The fix must focus on both education and practice. At the commissioning source and at all levels of PME - it requires linking complex problem solving, self-reflection, and interdisciplinary studies to develop officers that recognize bias, tolerate ambiguity, and draw upon multiple academic disciplines and cultural frames. And it’s not about just sprinkling the same old operational design lessons. Such a fix would enable leaders to view problems in the broadest context, rather than under restrictive conditions.

In daily practice - it involves consistent diversity in team composition, cross-pollination between different organizations, and moving from broadening “opportunities” such as advanced civil schooling and cultural exchanges – to broadening requirements. The Army’s new talent management system has the potential to enable diversity and critical thinking, but it has a long way to go to actually put people first and ensure traditional career path expectations don’t penalize soldiers that stray outside of the box. The new Irregular Warfare Annex to the National Defense Strategy also opens the aperture to “prioritize investments in human capital as the primary competitive advantage over our adversaries.”

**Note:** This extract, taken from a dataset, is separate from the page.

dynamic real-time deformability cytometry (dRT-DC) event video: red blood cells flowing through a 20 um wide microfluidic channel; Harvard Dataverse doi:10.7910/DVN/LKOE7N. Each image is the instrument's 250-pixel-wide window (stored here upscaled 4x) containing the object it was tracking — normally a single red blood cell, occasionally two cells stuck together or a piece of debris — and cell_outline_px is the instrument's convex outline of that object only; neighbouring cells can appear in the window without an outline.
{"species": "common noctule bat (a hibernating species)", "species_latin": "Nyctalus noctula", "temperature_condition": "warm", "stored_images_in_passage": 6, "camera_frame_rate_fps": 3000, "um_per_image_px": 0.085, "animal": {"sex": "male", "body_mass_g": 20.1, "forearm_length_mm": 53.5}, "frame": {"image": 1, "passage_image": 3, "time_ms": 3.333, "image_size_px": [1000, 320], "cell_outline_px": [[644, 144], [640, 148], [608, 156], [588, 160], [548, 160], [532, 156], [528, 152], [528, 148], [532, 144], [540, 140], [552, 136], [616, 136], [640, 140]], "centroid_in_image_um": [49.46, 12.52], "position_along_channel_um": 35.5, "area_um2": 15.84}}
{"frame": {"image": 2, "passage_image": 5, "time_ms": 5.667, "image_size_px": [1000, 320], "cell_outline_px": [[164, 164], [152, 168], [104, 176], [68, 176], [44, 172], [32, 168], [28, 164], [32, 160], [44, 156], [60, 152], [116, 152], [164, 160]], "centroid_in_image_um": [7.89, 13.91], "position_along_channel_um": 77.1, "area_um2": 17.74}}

Question Everything to Compete and Win 

Competing and winning in today’s complex and volatile security environment requires the military to elevate critical thinking as a core competency of its profession. The UFMCS and textbook groupthink mitigation measures, as valuable as they may be, only treat the symptoms of a deeper problem. The military must redefine its “moral circle” to incorporate critical thinking as a fundamental element of its in-group, not the out-group. Questioning assumptions is not the same as “a seagull swooping in and crapping on the plan,” as detractors like to say. It is the foundation of optimizing military effectiveness and efficiency to support U.S. interests across the continuum of competition.

Major Steve Ferenzi is an Army Strategist and graduate of the UFMCS Red Team Members Course.

The views expressed in this article are those of the author and do not necessarily reflect the official policy or position of the Department of the Army, the Department of Defense, or the U.S. government.